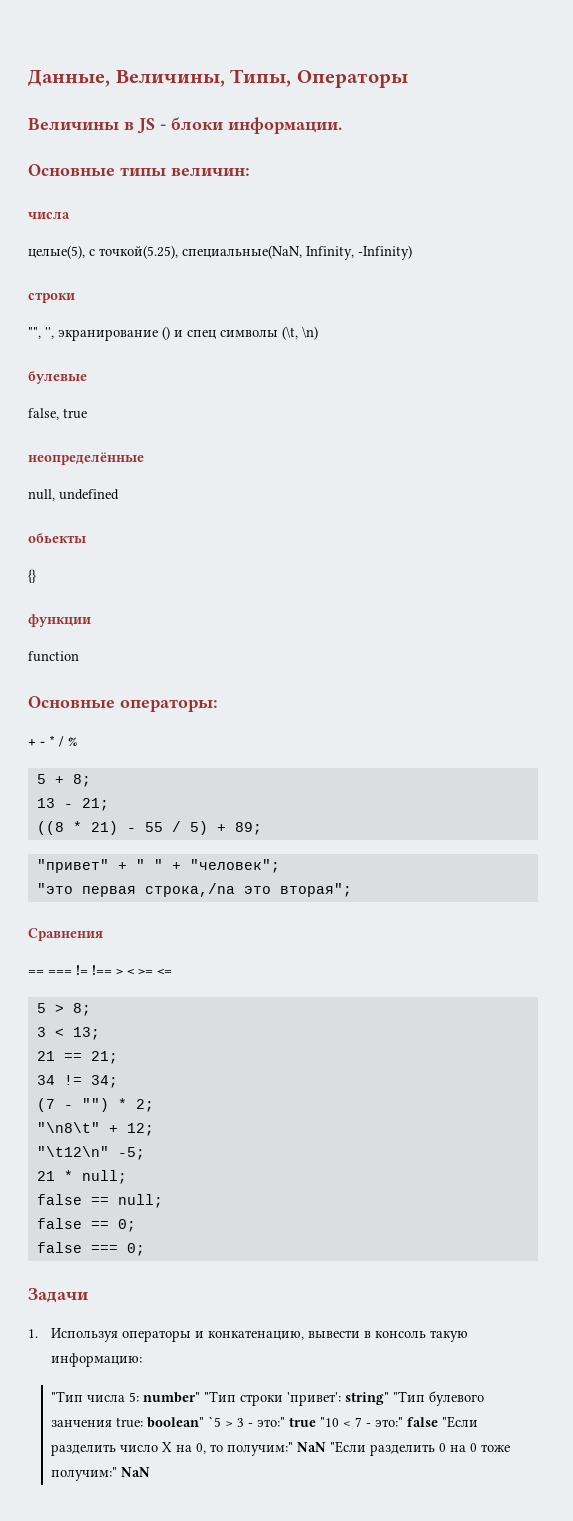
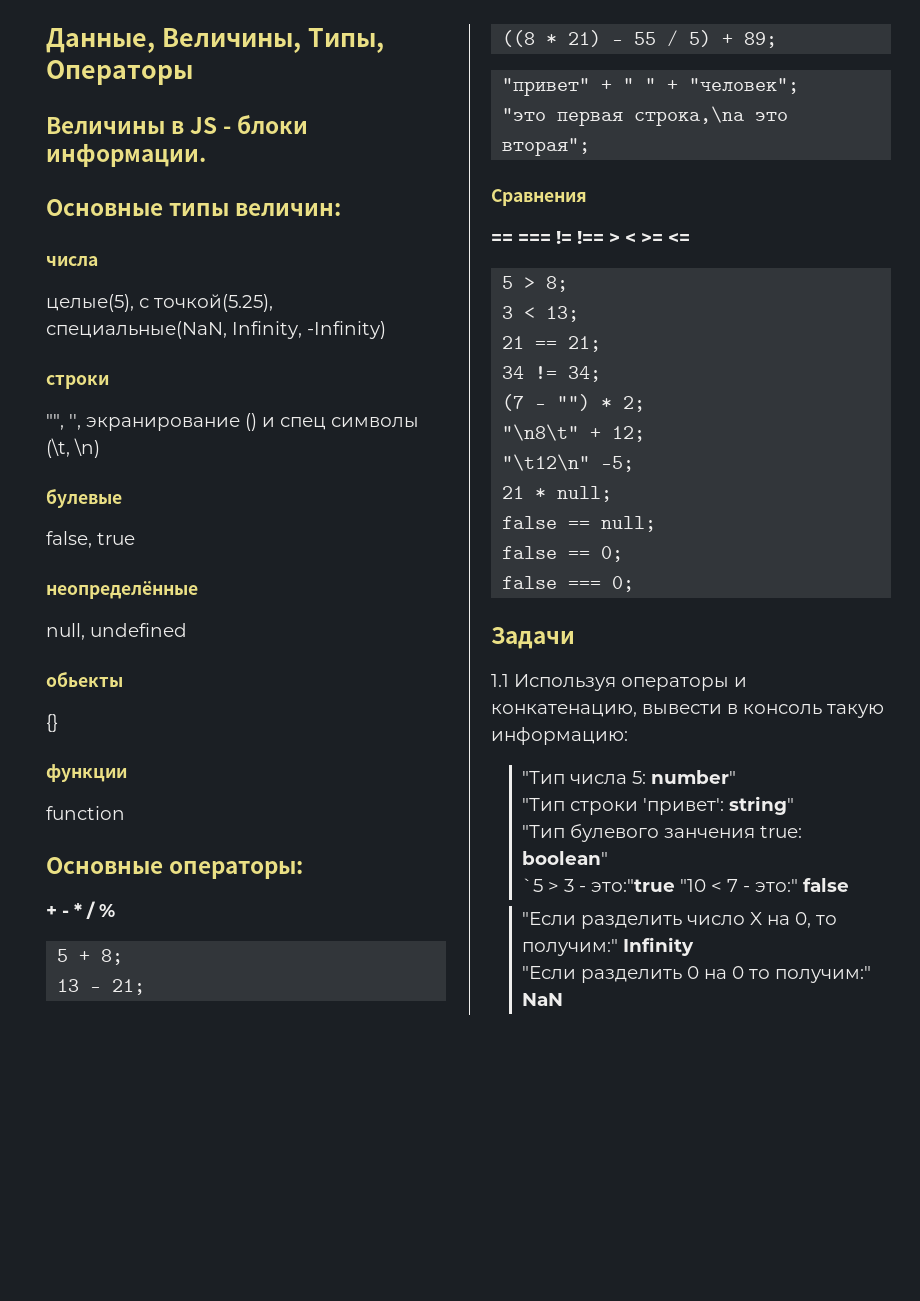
[144,883,235,897] строка,/nа -> [634,106,745,126] строка,\nа
[28,1329,38,1338] 1. -> [491,674,509,687] 1.1
(201, 1397) none -> (736, 777) //
(390, 1398) none -> (794, 805) //
(205, 1422) none -> (608, 858) //
[257,1417,317,1427] это:" true -> [590,879,675,892] это:"true
(439, 1422) none -> (849, 885) //
[297,1442,327,1452] NaN -> [622,937,694,956] Infinity //
[481,1444,511,1452] тоже -> [748,969,770,979] то

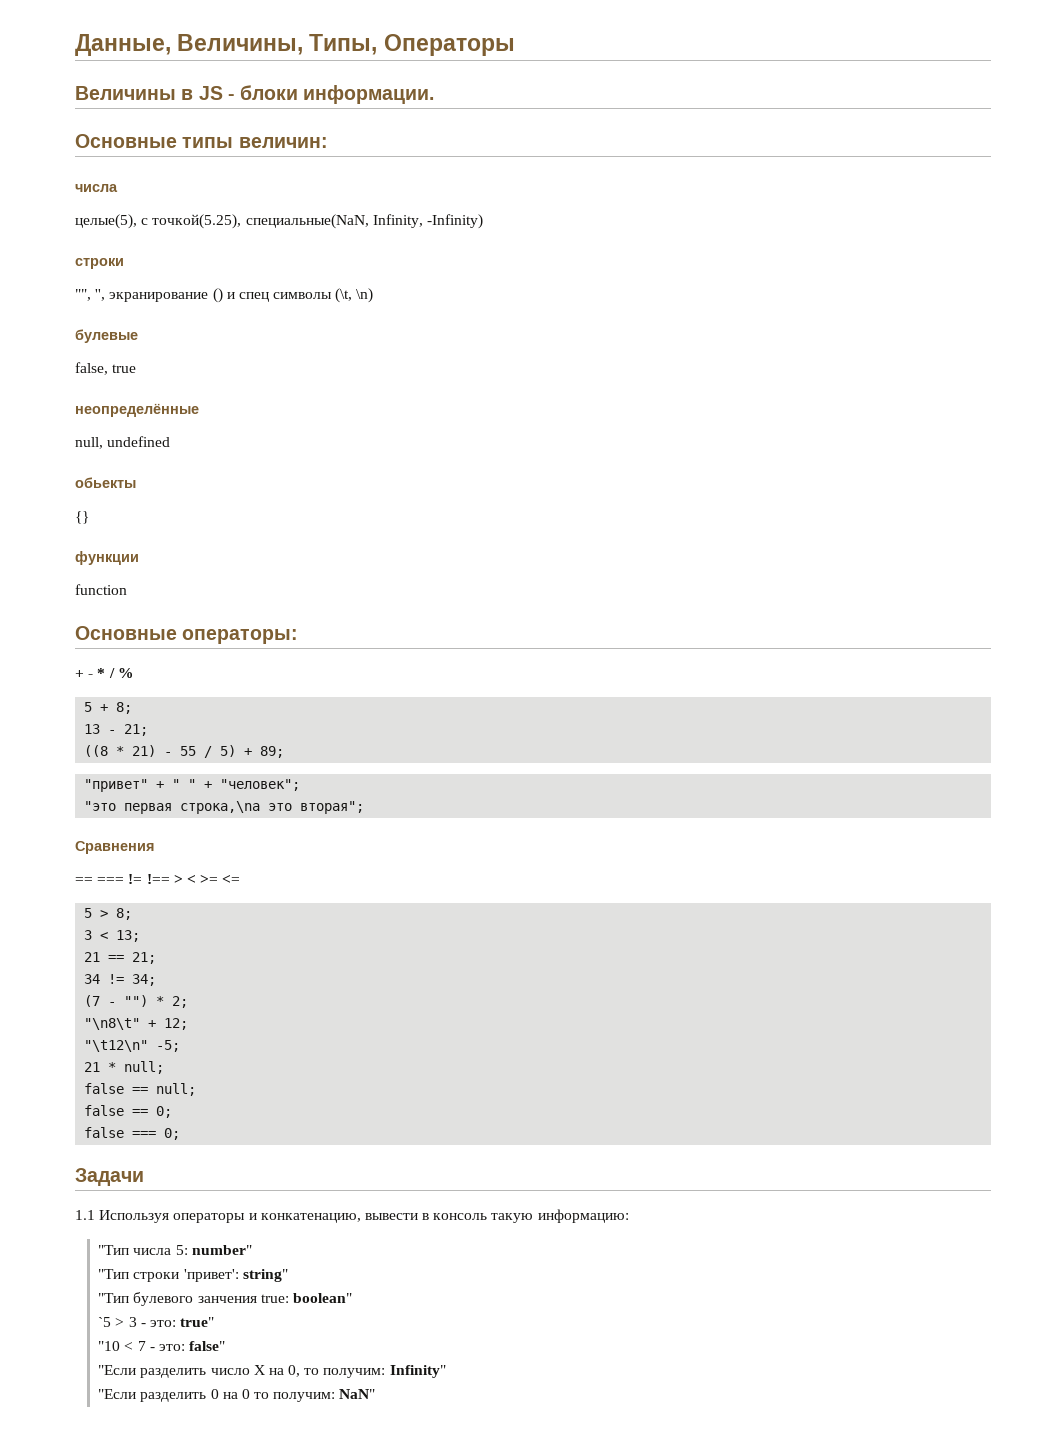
[590,879,675,892] это:"true -> [149,1317,215,1327] это: true" //
[754,878,849,892] это:" false -> [158,1341,226,1351] это: false"
[521,937,694,956] получим:" Infinity -> [323,1365,446,1378] получим: Infinity"
[774,966,871,983] [521,993,563,1006] получим:" NaN -> [273,1389,376,1402] получим: NaN"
******
## Work required
Search the entries for the line holding "false -> [158,1341,226,1351]". Return that line and the ones after it through the last, exactly.

## Result for this task
[754,878,849,892] это:" false -> [158,1341,226,1351] это: false"
[521,937,694,956] получим:" Infinity -> [323,1365,446,1378] получим: Infinity"
[774,966,871,983] [521,993,563,1006] получим:" NaN -> [273,1389,376,1402] получим: NaN"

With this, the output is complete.